The year 2011 is the 10th year in the history of the Maximum Fighting Championship, a mixed martial arts promotion based in Canada. In 2011 Maximum Fighting Championship held 4 events beginning with, MFC 28: Supremacy.

== Events list ==

| # | Event title | Date | Arena | Location | Attendance |
|---|---|---|---|---|---|
| 34 | MFC 31: The Rundown | October 7, 2011 | Mayfield Inn Trade and Conference Centre | Edmonton, Alberta |  |
| 33 | MFC 30: Up Close & Personal | June 10, 2011 | Mayfield Inn Trade and Conference Centre | Edmonton, Alberta |  |
| 32 | MFC 29: Conquer | April 8, 2011 | The Colosseum at Caesars Windsor | Windsor, Ontario |  |
| 31 | MFC 28: Supremacy | February 25, 2011 | River Cree Resort and Casino | Edmonton, Alberta |  |

== MFC 28: Supremacy ==

MFC 28: Supremacy was an event held on February 25, 2011 at the River Cree Resort and Casino in Edmonton, Alberta.

== MFC 29: Conquer ==

MFC 29: Conquer was an event held on April 8, 2011 at the Colosseum at Caesars Windsor in Windsor, Ontario.

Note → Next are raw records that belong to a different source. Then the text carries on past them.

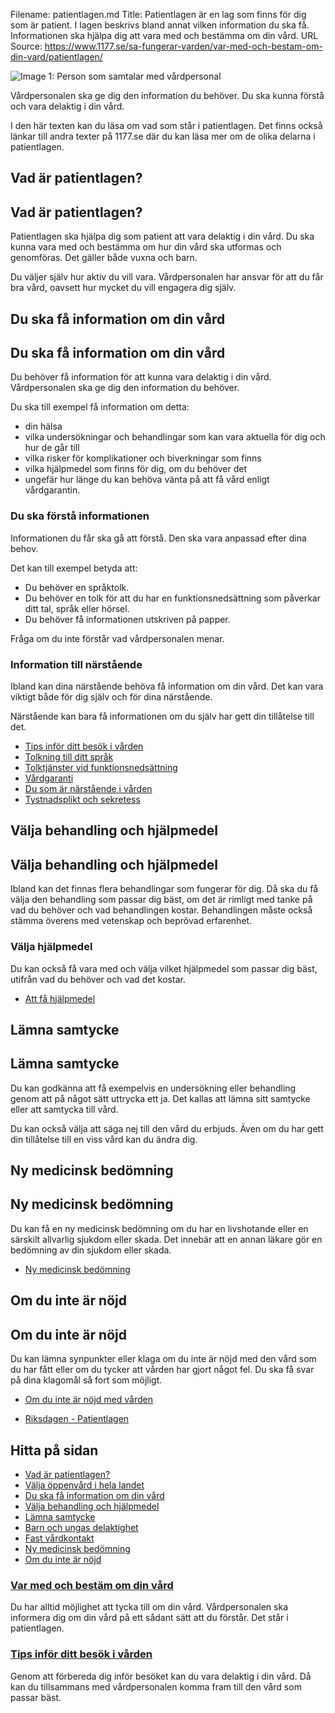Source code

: Filename: patientlagen.md
Title: Patientlagen är en lag som finns för dig som är patient. I lagen beskrivs bland annat vilken information du ska få. Informationen ska hjälpa dig att vara med och bestämma om din vård.
URL Source: https://www.1177.se/sa-fungerar-varden/var-med-och-bestam-om-din-vard/patientlagen/

![Image 1: Person som samtalar med vårdpersonal](https://www.1177.se/globalassets/1177/nationell/media/fotografier/sa-fungerar-varden/lagar-bestammelser-och-dina-uppgifter/samtal-vard4.jpg?saved=2025-01-23+11:46)

Vårdpersonalen ska ge dig den information du behöver. Du ska kunna förstå och vara delaktig i din vård.

I den här texten kan du läsa om vad som står i patientlagen. Det finns också länkar till andra texter på 1177.se där du kan läsa mer om de olika delarna i patientlagen.

Vad är patientlagen?
--------------------

Vad är patientlagen?
--------------------

Patientlagen ska hjälpa dig som patient att vara delaktig i din vård. Du ska kunna vara med och bestämma om hur din vård ska utformas och genomföras. Det gäller både vuxna och barn.

Du väljer själv hur aktiv du vill vara. Vårdpersonalen har ansvar för att du får bra vård, oavsett hur mycket du vill engagera dig själv.

Du ska få information om din vård
---------------------------------

Du ska få information om din vård
---------------------------------

Du behöver få information för att kunna vara delaktig i din vård. Vårdpersonalen ska ge dig den information du behöver.

Du ska till exempel få information om detta:

*   din hälsa
*   vilka undersökningar och behandlingar som kan vara aktuella för dig och hur de går till
*   vilka risker för komplikationer och biverkningar som finns
*   vilka hjälpmedel som finns för dig, om du behöver det
*   ungefär hur länge du kan behöva vänta på att få vård enligt vårdgarantin. 

### Du ska förstå informationen

Informationen du får ska gå att förstå. Den ska vara anpassad efter dina behov.

Det kan till exempel betyda att:

*   Du behöver en språktolk.
*   Du behöver en tolk för att du har en funktionsnedsättning som påverkar ditt tal, språk eller hörsel.
*   Du behöver få informationen utskriven på papper.

Fråga om du inte förstår vad vårdpersonalen menar.

### Information till närstående

Ibland kan dina närstående behöva få information om din vård. Det kan vara viktigt både för dig själv och för dina närstående.

Närstående kan bara få informationen om du själv har gett din tillåtelse till det.

*   [Tips inför ditt besök i vården](https://www.1177.se/sa-fungerar-varden/var-med-och-bestam-om-din-vard/tips-infor-ditt-besok-i-varden/)
*   [Tolkning till ditt språk](https://www.1177.se/sa-fungerar-varden/vard-om-du-kommer-fran-ett-annat-land/tolkning-till-mitt-sprak/)
*   [Tolktjänster vid funktionsnedsättning](https://www.1177.se/undersokning-behandling/hjalpmedel/hjalpmedel-for-kognition-och-kommunikation/tolktjanster-vid-funktionsnedsattning/)
*   [Vårdgaranti](https://www.1177.se/sa-fungerar-varden/lagar-och-bestammelser/vardgaranti/)
*   [Du som är närstående i vården](https://www.1177.se/sa-fungerar-varden/anhorig---narstaende/att-vara-narstaende-i-varden/)
*   [Tystnadsplikt och sekretess](https://www.1177.se/sa-fungerar-varden/sa-skyddas-och-hanteras-dina-uppgifter/tystnadsplikt-och-sekretess/)

Välja behandling och hjälpmedel
-------------------------------

Välja behandling och hjälpmedel
-------------------------------

Ibland kan det finnas flera behandlingar som fungerar för dig. Då ska du få välja den behandling som passar dig bäst, om det är rimligt med tanke på vad du behöver och vad behandlingen kostar. Behandlingen måste också stämma överens med vetenskap och beprövad erfarenhet.

### Välja hjälpmedel

Du kan också få vara med och välja vilket hjälpmedel som passar dig bäst, utifrån vad du behöver och vad det kostar.

*   [Att få hjälpmedel](https://www.1177.se/undersokning-behandling/hjalpmedel/sa-far-du-ett-hjalpmedel/)

Lämna samtycke
--------------

Lämna samtycke
--------------

Du kan godkänna att få exempelvis en undersökning eller behandling genom att på något sätt uttrycka ett ja. Det kallas att lämna sitt samtycke eller att samtycka till vård.

Du kan också välja att säga nej till den vård du erbjuds. Även om du har gett din tillåtelse till en viss vård kan du ändra dig.

Ny medicinsk bedömning
----------------------

Ny medicinsk bedömning
----------------------

Du kan få en ny medicinsk bedömning om du har en livshotande eller en särskilt allvarlig sjukdom eller skada. Det innebär att en annan läkare gör en bedömning av din sjukdom eller skada.

*   [Ny medicinsk bedömning](https://www.1177.se/sa-fungerar-varden/om-du-inte-ar-nojd/ny-medicinsk-bedomning/)

Om du inte är nöjd
------------------

Om du inte är nöjd
------------------

Du kan lämna synpunkter eller klaga om du inte är nöjd med den vård som du har fått eller om du tycker att vården har gjort något fel. Du ska få svar på dina klagomål så fort som möjligt. 

*   [Om du inte är nöjd med vården](https://www.1177.se/sa-fungerar-varden/om-du-inte-ar-nojd/om-du-inte-ar-nojd-med-varden/)

*   [Riksdagen - Patientlagen](https://www.1177.se/lankbiblioteket/nationella-lankar/r/riksdagen.se---startsida/patientlagen/)

Hitta på sidan
--------------

*   [Vad är patientlagen?](https://www.1177.se/sa-fungerar-varden/var-med-och-bestam-om-din-vard/patientlagen/#section-207353)
*   [Välja öppenvård i hela landet](https://www.1177.se/sa-fungerar-varden/var-med-och-bestam-om-din-vard/patientlagen/#section-207513)
*   [Du ska få information om din vård](https://www.1177.se/sa-fungerar-varden/var-med-och-bestam-om-din-vard/patientlagen/#section-207519)
*   [Välja behandling och hjälpmedel](https://www.1177.se/sa-fungerar-varden/var-med-och-bestam-om-din-vard/patientlagen/#section-207514)
*   [Lämna samtycke](https://www.1177.se/sa-fungerar-varden/var-med-och-bestam-om-din-vard/patientlagen/#section-207361)
*   [Barn och ungas delaktighet](https://www.1177.se/sa-fungerar-varden/var-med-och-bestam-om-din-vard/patientlagen/#section-207496)
*   [Fast vårdkontakt](https://www.1177.se/sa-fungerar-varden/var-med-och-bestam-om-din-vard/patientlagen/#section-207493)
*   [Ny medicinsk bedömning](https://www.1177.se/sa-fungerar-varden/var-med-och-bestam-om-din-vard/patientlagen/#section-207490)
*   [Om du inte är nöjd](https://www.1177.se/sa-fungerar-varden/var-med-och-bestam-om-din-vard/patientlagen/#section-17684)

### [Var med och bestäm om din vård](https://www.1177.se/sa-fungerar-varden/var-med-och-bestam-om-din-vard/)

Du har alltid möjlighet att tycka till om din vård. Vårdpersonalen ska informera dig om din vård på ett sådant sätt att du förstår. Det står i patientlagen.

### [Tips inför ditt besök i vården](https://www.1177.se/sa-fungerar-varden/var-med-och-bestam-om-din-vard/tips-infor-ditt-besok-i-varden/)

Genom att förbereda dig inför besöket kan du vara delaktig i din vård. Då kan du tillsammans med vårdpersonalen komma fram till den vård som passar bäst.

== MFC 30: Up Close & Personal ==

MFC 30: Up Close & Personal was an event held on June 10, 2011 at the Mayfield Inn Trade and Conference Centre in Edmonton, Alberta.

== MFC 31: The Rundown ==

MFC 31: The Rundown was an event held on October 7, 2011 at the Mayfield Inn Trade and Conference Centre in Edmonton, Alberta.